By Valerie Volcovici
WASHINGTON (Reuters) – The U.S. Environmental Protection Agency’s inspector general office told Democratic lawmakers it will open a probe of Administrator Scott Pruitt’s controversial housing arrangement with a lobbyist and other matters, according to a letter they circulated on Friday.
“We have received multiple requests from multiple members of Congress, as well as other Office of the Inspector General Hotline complaints, regarding these same and related issues,” Inspector General Arthur Elkins wrote to Democratic Congressmen Ted Lieu (California) and Don Beyer (Virginia).

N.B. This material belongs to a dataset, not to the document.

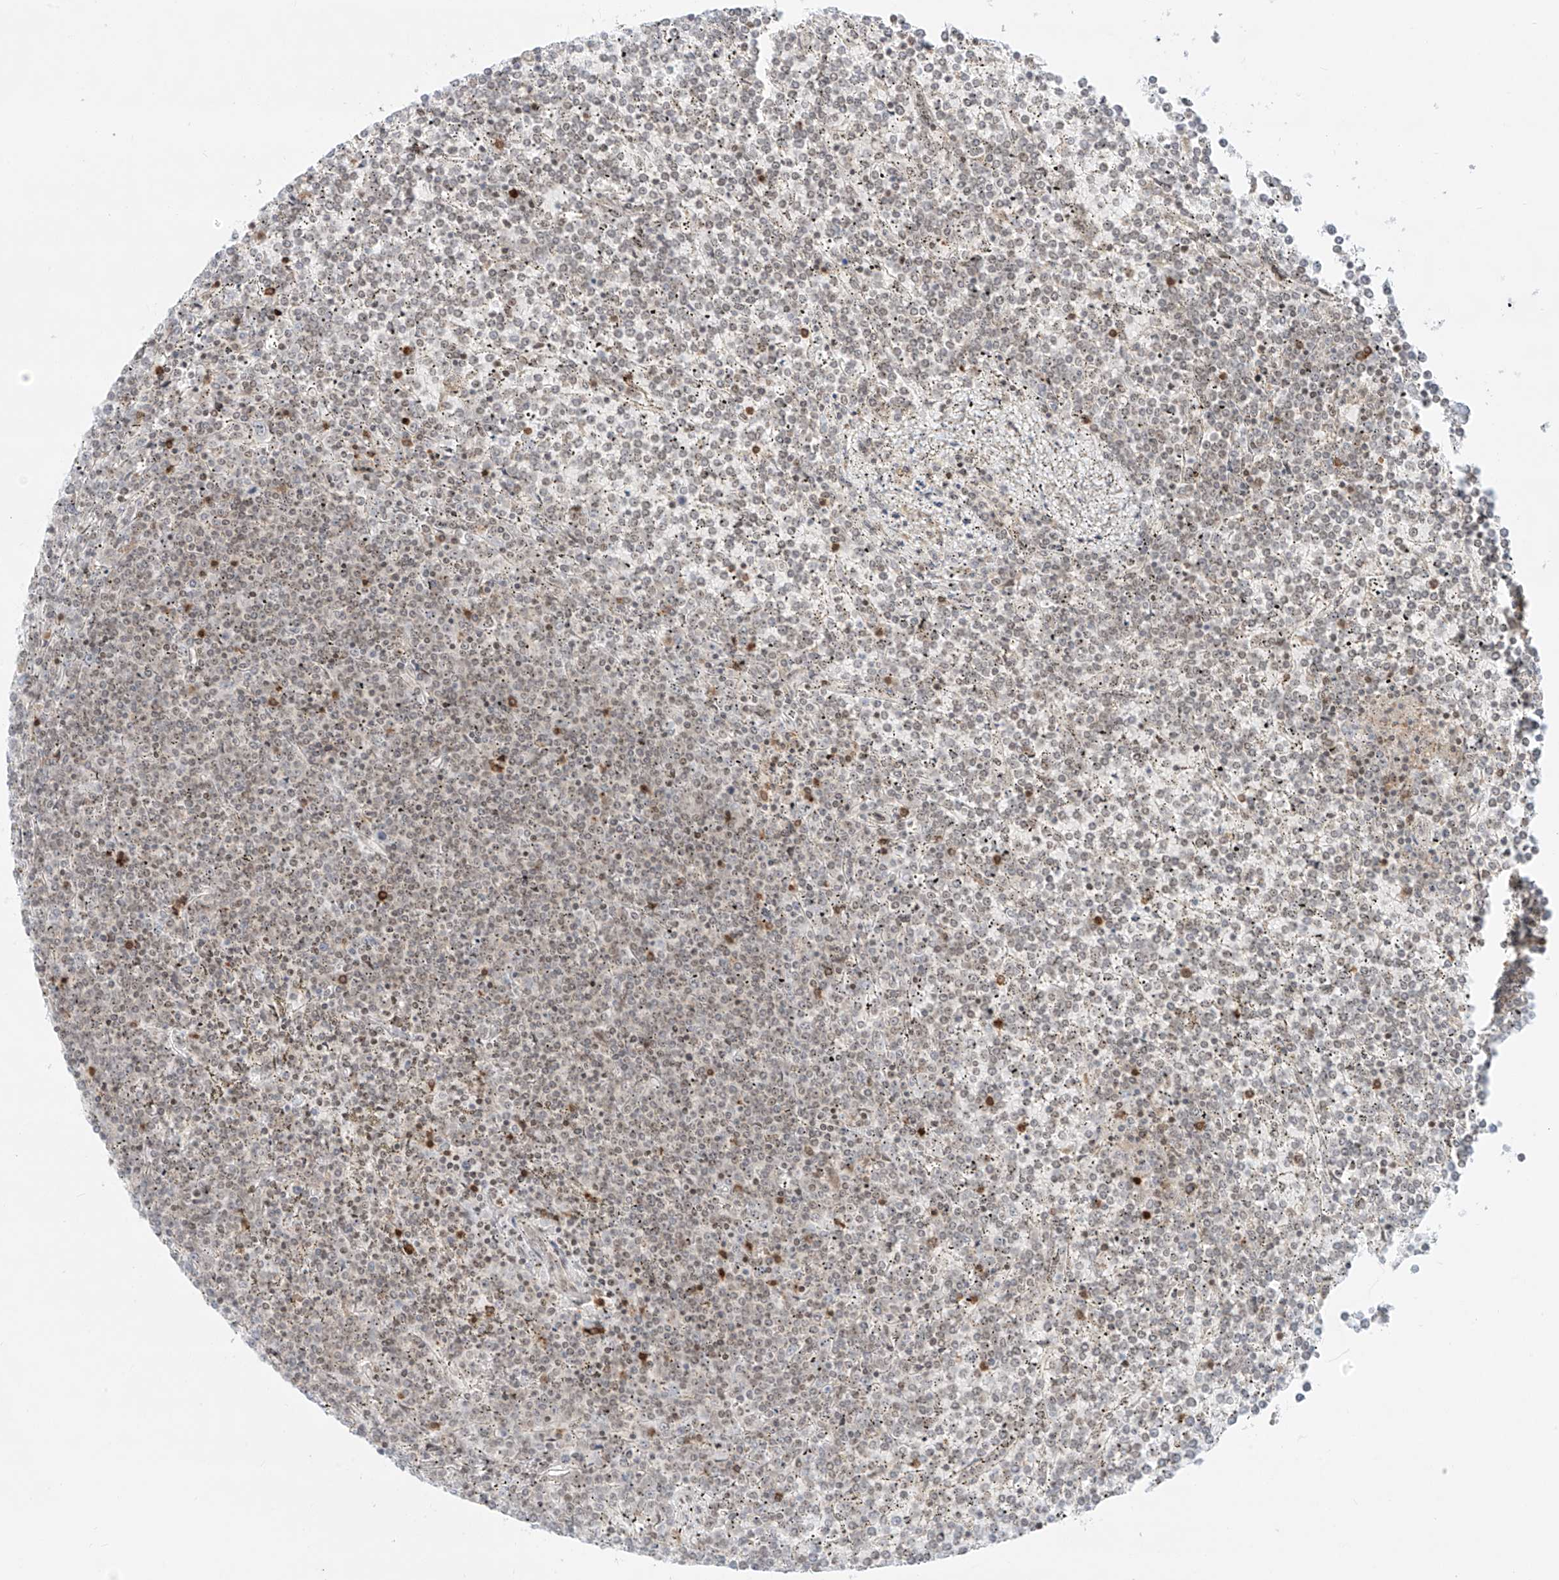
{"staining": {"intensity": "weak", "quantity": "<25%", "location": "nuclear"}, "tissue": "lymphoma", "cell_type": "Tumor cells", "image_type": "cancer", "snomed": [{"axis": "morphology", "description": "Malignant lymphoma, non-Hodgkin's type, Low grade"}, {"axis": "topography", "description": "Spleen"}], "caption": "A histopathology image of human lymphoma is negative for staining in tumor cells.", "gene": "ZNF512", "patient": {"sex": "female", "age": 19}}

The letter, sent on Wednesday, was released a day after Pruitt faced tough questions regarding a string of recent ethics and spending concerns in nearly six hours of hearings in the U.S. House of Representatives.
The new probe is in response to a number of concerns outlined by the Office of Government Ethics to the EPA’s designated ethics official, who turned the letter over to the inspector general’s office “for action.”
The concerns include Pruitt’s 2017 housing arrangement in which he paid $50 per night to the wife of a lobbyist for his lodging in Washington, reports of high spending for travel, use of staff and expenditures for enhanced security measures and reassignment of staff who flagged concerns about improper spending.
Elkins said some of the matters will be addressed in ongoing reviews and others will trigger new probes.
There are currently 10 open investigations involving various ethical and spending issues related to Pruitt in the EPA’s inspector general’s office, the White House and Congress.